== Source records
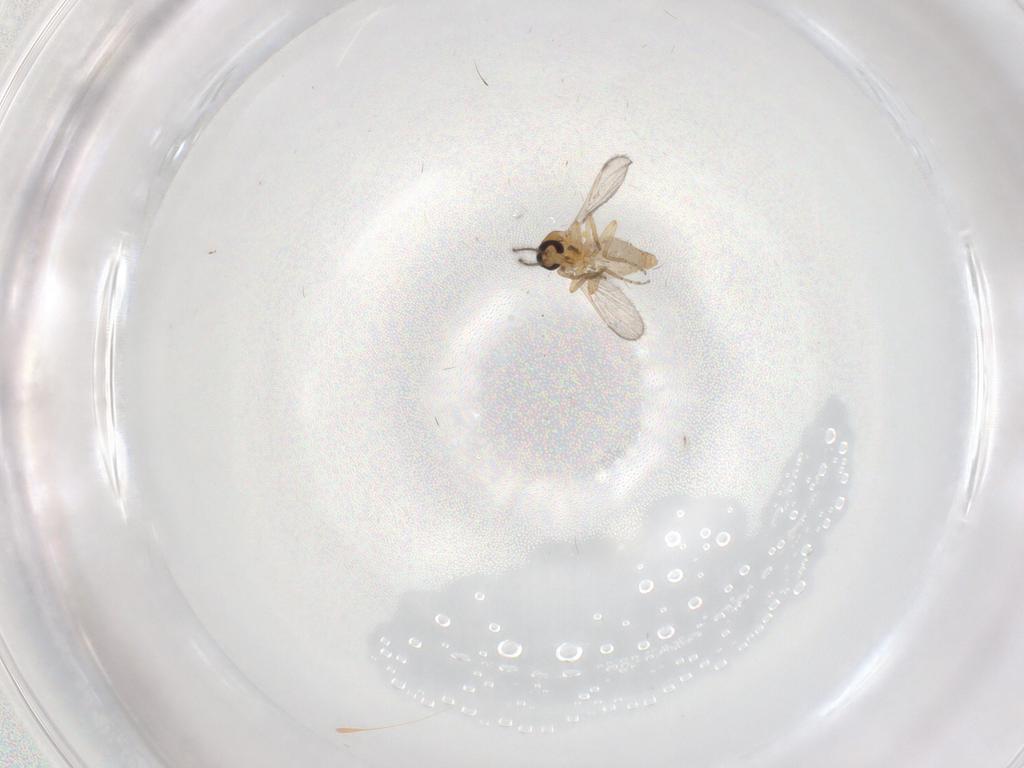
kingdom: Animalia
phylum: Arthropoda
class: Insecta
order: Diptera
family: Ceratopogonidae
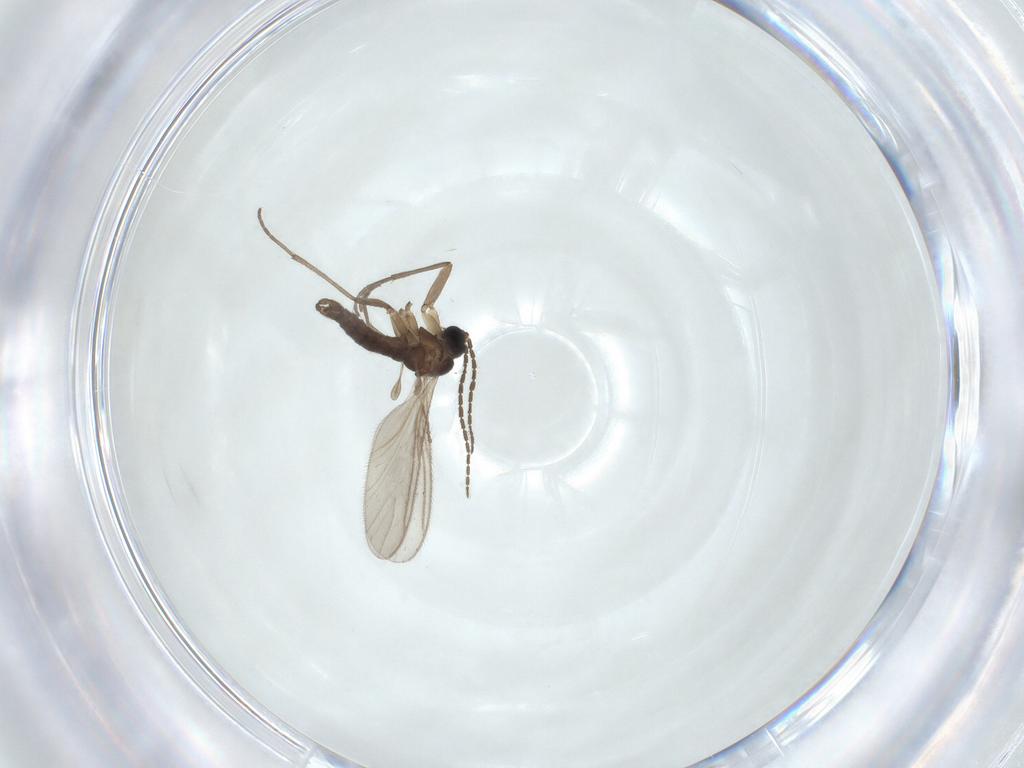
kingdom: Animalia
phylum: Arthropoda
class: Insecta
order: Diptera
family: Sciaridae
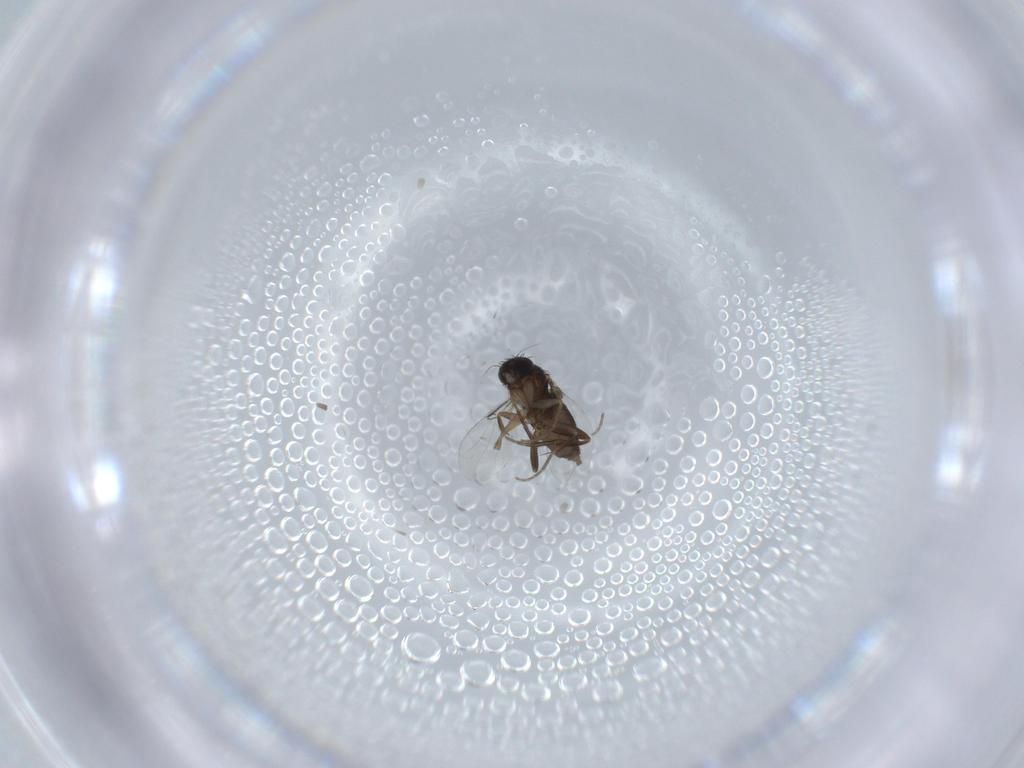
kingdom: Animalia
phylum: Arthropoda
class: Insecta
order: Diptera
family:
====
Set task: Copy out every line above word for word, leaving out the pictures.

Complete answer:
kingdom: Animalia
phylum: Arthropoda
class: Insecta
order: Diptera
family: Ceratopogonidae
kingdom: Animalia
phylum: Arthropoda
class: Insecta
order: Diptera
family: Sciaridae
kingdom: Animalia
phylum: Arthropoda
class: Insecta
order: Diptera
family:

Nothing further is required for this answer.